_Lerntext_
Was ist Freundschaft? / Kurzgeschichte
Als ich heute anfing, mit dem Bügeleisen die Falten aus meiner Wäsche zu bügeln, dachte ich an meine allerbeste Freundin. Sie hat so gerne gebügelt und mich immer ausgelacht, wenn ich das Bügeleisen am liebsten in die Ecke geworfen hätte.
Ich muss leider sagen, dass sie gerne gebügelt hat, denn sie lebt schon seit 16 Jahren nicht mehr.
Ich denke oft an sie. Wir lernten uns schon als Babys kennen. Fünfzig Jahre lang war sie meine allerbeste Freundin.
Sie war ein toleranter liebenswerter Mensch und hat mich und mein Leben wohlwollend begleitet. Meine Familie gehörte zu ihrem Leben und ich zu ihrer Familie. Bereits als Kinder verbrachten wir fast jeden Tag miteinander.
Durch sie lernte ich meinen Schatz kennen.
Sie hatte nicht lockergelassen und uns miteinander verkuppelt. Ihre Menschenkenntnis hatte ihr signalisiert, dass er und ich füreinander geschaffen waren. Inzwischen verdanken wir ihr 50 glückliche Ehejahre.
Ich bekam meinen Sohn sehr früh, sie den ihren recht spät. Sie studierte und wurde Lehrerin und ich eine total glückliche Ehefrau und Mutter.
Eigentlich waren wir uns nicht so besonders ähnlich, aber wir verstanden uns trotzdem ganz wunderbar. Wir erlebten die Tiefen und Höhen in unserem Leben miteinander, stützten uns in schweren Zeiten und freuten uns miteinander in den guten Tagen.
Wir haben uns geachtet und respektiert und uns einfach von Herzen gemocht.
Als sie relativ jung, ganz plötzlich verstarb, brach eine Welt für mich zusammen. Sie lag einige Tage im Koma und ihre Familie erlaubte es mir, an ihrem Bett zu sitzen. Ich habe ihr von unserer schönen Zeit erzählt und mich für ihre wunderschöne Freundschaft bedankt. Auf ihrer Beerdigung wurde diese Herzens-Freundschaft erwähnt, was mich glücklich und stolz gemacht hat.
In den letzten Monaten dachte ich noch mehr als sonst an sie.
Die Corona Krise hat mir Menschen von einer Seite gezeigt, die ich oft lieber nicht gesehen hätte.
Vieles, was sie von sich gaben, war so überhaupt nicht mein Gedankengut. Am Anfang habe ich bei Facebook noch auf Posts, die mir vollkommen fremd waren, geantwortet. Ich musste dann feststellen, dass ich heftig angegangen wurde, und ich ließ es bleiben, meine Meinung kundzutun. Diejenigen, die davon predigen, jeder darf seine Meinung haben, wollen aber oft nur, dass jeder ihre Meinung vertritt. Wenn es nicht so ist, dann werden sie ausfallend und beleidigend. Das wollte ich mir nicht mehr antun. Außerdem habe ich bemerkt, es tut mir nicht gut, mich mit einem Gedankengut zu befassen, das ich in keiner Weise nachvollziehen kann.

_Angaben zur Aufgabe_
Welchen Beruf ergriff die Freundin laut der Kurzgeschichte über Freundschaft?

Gespeicherte Einträge:

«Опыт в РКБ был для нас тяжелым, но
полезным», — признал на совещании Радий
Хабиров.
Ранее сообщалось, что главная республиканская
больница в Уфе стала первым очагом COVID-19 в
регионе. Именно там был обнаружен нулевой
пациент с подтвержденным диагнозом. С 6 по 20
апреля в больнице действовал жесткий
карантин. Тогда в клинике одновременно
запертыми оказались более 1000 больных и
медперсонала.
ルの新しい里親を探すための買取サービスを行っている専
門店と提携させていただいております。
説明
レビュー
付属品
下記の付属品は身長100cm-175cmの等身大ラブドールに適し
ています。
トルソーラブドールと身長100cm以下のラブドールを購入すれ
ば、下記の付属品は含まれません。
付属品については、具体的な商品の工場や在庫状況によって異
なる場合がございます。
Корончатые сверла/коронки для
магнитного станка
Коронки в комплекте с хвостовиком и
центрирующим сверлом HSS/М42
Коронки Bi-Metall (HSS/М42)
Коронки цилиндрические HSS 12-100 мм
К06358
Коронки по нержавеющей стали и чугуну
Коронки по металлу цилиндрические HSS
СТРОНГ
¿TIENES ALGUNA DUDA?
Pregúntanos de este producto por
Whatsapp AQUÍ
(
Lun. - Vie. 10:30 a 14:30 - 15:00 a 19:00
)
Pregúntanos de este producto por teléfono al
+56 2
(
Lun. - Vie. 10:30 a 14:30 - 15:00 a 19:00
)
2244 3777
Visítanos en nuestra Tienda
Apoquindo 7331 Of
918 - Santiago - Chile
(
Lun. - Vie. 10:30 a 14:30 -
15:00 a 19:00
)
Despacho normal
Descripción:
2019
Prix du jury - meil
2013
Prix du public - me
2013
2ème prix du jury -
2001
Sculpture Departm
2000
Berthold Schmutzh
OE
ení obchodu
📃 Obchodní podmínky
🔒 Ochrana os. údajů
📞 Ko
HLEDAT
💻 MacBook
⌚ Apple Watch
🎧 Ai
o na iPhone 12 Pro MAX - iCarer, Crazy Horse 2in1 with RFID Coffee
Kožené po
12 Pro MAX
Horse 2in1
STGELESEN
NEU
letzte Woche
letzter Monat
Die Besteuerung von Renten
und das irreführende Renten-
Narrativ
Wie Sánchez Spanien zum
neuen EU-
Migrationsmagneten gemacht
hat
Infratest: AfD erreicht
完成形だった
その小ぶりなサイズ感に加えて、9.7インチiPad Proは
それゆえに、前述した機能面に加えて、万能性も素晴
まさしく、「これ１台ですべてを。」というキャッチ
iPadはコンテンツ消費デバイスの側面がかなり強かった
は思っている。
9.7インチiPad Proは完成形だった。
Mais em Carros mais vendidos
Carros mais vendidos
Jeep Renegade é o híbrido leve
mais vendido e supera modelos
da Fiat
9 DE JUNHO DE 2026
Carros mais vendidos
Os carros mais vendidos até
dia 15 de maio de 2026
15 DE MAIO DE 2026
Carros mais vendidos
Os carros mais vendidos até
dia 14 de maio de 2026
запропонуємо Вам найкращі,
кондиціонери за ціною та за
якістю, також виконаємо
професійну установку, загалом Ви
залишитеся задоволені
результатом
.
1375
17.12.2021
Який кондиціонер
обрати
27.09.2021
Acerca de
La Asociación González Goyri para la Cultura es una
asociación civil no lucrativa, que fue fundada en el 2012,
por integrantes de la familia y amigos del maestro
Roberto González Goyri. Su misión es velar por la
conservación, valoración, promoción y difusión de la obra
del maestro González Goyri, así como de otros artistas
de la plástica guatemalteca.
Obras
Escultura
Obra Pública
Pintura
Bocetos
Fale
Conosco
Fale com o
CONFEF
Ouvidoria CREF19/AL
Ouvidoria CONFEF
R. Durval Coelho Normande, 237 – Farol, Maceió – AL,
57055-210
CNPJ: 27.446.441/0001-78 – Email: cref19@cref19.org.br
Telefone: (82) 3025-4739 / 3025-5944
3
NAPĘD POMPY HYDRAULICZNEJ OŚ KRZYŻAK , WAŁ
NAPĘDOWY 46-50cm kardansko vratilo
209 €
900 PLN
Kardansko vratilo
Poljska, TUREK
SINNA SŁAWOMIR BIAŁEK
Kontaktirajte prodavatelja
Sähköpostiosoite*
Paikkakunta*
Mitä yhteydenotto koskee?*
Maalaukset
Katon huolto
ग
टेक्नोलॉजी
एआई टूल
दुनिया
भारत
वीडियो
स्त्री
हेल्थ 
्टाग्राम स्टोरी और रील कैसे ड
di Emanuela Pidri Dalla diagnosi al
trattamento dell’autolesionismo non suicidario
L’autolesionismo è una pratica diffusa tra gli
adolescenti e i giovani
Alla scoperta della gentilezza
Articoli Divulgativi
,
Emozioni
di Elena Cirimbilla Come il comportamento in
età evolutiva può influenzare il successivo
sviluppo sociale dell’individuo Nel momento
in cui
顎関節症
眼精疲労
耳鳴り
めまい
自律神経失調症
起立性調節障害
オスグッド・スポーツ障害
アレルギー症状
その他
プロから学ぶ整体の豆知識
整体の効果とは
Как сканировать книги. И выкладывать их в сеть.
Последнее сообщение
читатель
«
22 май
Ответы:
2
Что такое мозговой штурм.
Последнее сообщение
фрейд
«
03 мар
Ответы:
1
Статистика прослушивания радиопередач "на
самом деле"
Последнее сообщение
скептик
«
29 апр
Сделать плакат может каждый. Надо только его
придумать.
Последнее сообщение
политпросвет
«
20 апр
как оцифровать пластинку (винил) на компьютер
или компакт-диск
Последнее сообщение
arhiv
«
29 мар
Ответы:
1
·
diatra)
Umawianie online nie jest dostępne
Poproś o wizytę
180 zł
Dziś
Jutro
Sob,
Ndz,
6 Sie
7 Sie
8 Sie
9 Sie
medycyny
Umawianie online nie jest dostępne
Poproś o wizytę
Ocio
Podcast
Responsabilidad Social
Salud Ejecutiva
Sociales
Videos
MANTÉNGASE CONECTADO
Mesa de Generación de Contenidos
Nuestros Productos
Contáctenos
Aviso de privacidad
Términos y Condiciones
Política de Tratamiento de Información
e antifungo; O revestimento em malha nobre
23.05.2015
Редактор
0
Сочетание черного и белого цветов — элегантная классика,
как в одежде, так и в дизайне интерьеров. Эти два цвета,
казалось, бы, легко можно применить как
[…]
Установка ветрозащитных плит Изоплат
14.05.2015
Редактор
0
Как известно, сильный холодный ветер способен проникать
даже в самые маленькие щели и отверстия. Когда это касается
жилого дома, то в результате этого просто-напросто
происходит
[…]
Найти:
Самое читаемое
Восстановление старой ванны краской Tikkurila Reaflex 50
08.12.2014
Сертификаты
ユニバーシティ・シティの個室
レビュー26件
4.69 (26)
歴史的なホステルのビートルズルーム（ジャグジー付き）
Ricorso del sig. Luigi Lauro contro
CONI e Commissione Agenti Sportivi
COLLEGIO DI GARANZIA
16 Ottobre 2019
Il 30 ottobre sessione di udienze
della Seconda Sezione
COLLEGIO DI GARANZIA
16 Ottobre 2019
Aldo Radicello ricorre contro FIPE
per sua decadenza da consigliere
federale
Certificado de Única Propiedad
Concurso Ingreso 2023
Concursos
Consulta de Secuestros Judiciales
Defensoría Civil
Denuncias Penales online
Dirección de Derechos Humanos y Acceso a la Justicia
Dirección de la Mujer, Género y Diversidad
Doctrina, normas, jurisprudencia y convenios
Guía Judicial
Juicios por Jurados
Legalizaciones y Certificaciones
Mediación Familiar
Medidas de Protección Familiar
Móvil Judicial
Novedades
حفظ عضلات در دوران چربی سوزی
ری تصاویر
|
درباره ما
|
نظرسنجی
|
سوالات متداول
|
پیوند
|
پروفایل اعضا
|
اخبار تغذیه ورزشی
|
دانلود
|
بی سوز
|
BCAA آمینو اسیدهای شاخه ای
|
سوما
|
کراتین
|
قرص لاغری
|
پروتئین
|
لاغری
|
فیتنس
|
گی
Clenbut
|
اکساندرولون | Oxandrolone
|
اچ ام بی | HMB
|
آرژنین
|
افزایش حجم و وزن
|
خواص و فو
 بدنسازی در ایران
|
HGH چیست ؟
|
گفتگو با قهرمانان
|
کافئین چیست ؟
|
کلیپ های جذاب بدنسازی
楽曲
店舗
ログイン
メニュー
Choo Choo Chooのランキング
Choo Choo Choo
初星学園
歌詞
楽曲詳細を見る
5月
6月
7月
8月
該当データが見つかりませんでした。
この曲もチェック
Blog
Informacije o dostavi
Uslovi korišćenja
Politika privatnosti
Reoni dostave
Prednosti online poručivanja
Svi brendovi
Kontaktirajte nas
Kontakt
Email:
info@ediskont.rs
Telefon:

_Lösung der Aufgabe_
Sie wurde Lehrerin.